The professor pressed his lips together and nodded. He pointed at the formula that filled much of his office.
“So,” he began, “back from the fourth iteration, let’s run it with a finite set.”
Murph paused as she picked up her notebook.
Really?
“With respect, Professor,” she said, “we’ve tried that a hundred times.”
“And it only has to work
once
, Murph,” he replied.
She shrugged, and reluctantly began following his instructions.
* * *
Later, they sat on a walkway eating sandwiches and watching the continuing construction on the big ship. As his eyes wandered over the gigantic cylinder, she saw the pride on Professor Brand’s face, and it felt like old times, like when he’d first brought her here after her father left. When she’d first begun to learn about the mission, and to believe. To understand the purpose of her life.
“Every rivet they drive in could have been a bullet,” he said. “We’ve done well for the world, here. Whether or not we crack the equation before I kick—”
“Don’t be morbid, Professor,” Murph chided. She did it lightly, but the fact was that the professor’s death was something she really didn’t want to think about. Almost everyone important to her was dead, or might as well be. There were only Professor Brand and Tom, and she and Tom—well, there was something broken there.
“I’m not afraid of death, Murph,” the professor told her. “I’m an old physicist. I’m afraid of
time
.”
That tickled something in the back of her brain, but it wasn’t until after lunch, when they were back in his office, that it went from tickle to scratch, then to an epiphanic whack on the head.
“Time,” she said. “You’re afraid of time…”
She was sure, now.
“Professor,” she said, “the equation…?”
He looked up from his work. She took a deep breath, and plunged on.
“For years we’ve tried to solve it without changing the underlying assumptions about time,” she said.
“And?” he replied mildly.
“And that means each iteration becomes an attempt to prove its own proof. It’s recursive. Nonsensical—”
“Are you calling my life’s work ‘nonsense,’ Murph?” he snapped irritably.

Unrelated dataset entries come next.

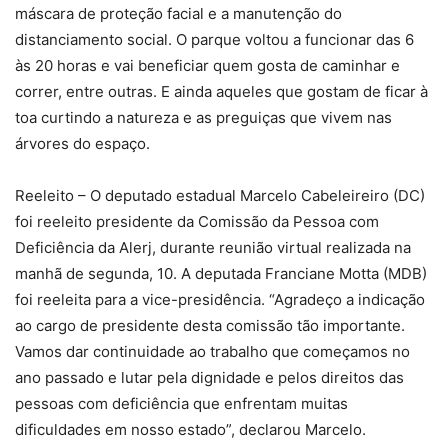
máscara de proteção facial e a manutenção do
distanciamento social. O parque voltou a funcionar das 6
às 20 horas e vai beneficiar quem gosta de caminhar e
correr, entre outras. E ainda aqueles que gostam de ficar à
toa curtindo a natureza e as preguiças que vivem nas
árvores do espaço.
Reeleito – O deputado estadual Marcelo Cabeleireiro (DC)
foi reeleito presidente da Comissão da Pessoa com
Deficiência da Alerj, durante reunião virtual realizada na
manhã de segunda, 10. A deputada Franciane Motta (MDB)
foi reeleita para a vice-presidência. “Agradeço a indicação
ao cargo de presidente desta comissão tão importante.
Vamos dar continuidade ao trabalho que começamos no
ano passado e lutar pela dignidade e pelos direitos das
pessoas com deficiência que enfrentam muitas
dificuldades em nosso estado”, declarou Marcelo.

“No,” she replied, feeling unaccountably a little angry herself. “I’m saying you’ve been trying to solve it with one arm—no, with
both
arms tied behind your back.”
She suddenly felt, not uncertain but… wary.
“And I don’t understand
why
,” she finished.
Professor Brand gazed at the floor, then started wheeling his chair away.
“I’m an old man, Murph,” he said. “Could we pick this up another time? I’d like to talk to my daughter.”
She nodded, watching him go, wondering what the hell was going on.
* * *
Amelia Brand watched her father age before her eyes. He talked about the mission, asked how she was, made note of minor aches and pains, and filled her in on the people she might remember. Someone named Getty had become a medical doctor. At first she didn’t know who he meant, because the Gettys she remembered had both been cyberneticists—until she remembered that they’d had a son, ten or twelve years old when she left.
She had been his babysitter, once or twice.
He told her that he had a bright new assistant: Cooper’s daughter. The girl, Murph, was working with him on the gravity equation, and he seemed confident that they nearly had it solved.